-- Input data follows --

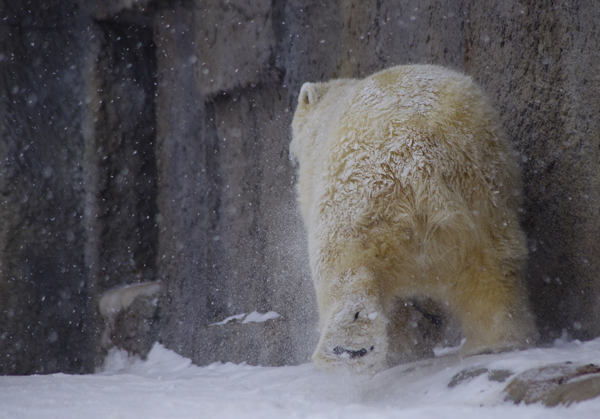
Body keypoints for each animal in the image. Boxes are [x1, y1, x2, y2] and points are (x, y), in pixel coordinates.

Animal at [288, 65, 536, 374]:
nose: (290, 153)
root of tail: (423, 156)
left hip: (361, 191)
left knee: (343, 263)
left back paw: (346, 347)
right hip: (483, 191)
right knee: (493, 265)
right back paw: (495, 342)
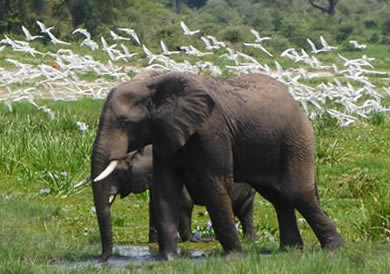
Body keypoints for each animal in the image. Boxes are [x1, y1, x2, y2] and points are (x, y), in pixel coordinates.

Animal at [92, 71, 344, 262]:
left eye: (126, 123)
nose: (102, 260)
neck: (154, 84)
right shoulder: (166, 132)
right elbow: (166, 190)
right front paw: (167, 259)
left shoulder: (212, 131)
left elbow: (214, 185)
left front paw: (234, 257)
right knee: (279, 197)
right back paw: (290, 250)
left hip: (296, 140)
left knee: (297, 193)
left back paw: (334, 248)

-- Input data concluded --

| What to produce |
Nothing but the lines from the one containing "nose: (290, 153)" through the last line of the listing should be copied, each word for word and without pictures.

| Response for this exercise |
nose: (290, 153)
root of tail: (423, 156)
left hip: (361, 191)
left knee: (343, 263)
left back paw: (346, 347)
right hip: (483, 191)
right knee: (493, 265)
right back paw: (495, 342)
Body keypoints for each animal in the image. Boxes are [x1, y1, x2, y2] and points are (x, y), in pixel coordinates.

Animal at [92, 71, 344, 262]:
left eye: (126, 123)
nose: (102, 260)
neck: (154, 84)
right shoulder: (166, 132)
right elbow: (166, 190)
right front paw: (167, 259)
left shoulder: (212, 131)
left elbow: (214, 185)
left front paw: (234, 257)
right knee: (279, 197)
right back paw: (290, 250)
left hip: (296, 140)
left knee: (297, 193)
left back paw: (334, 248)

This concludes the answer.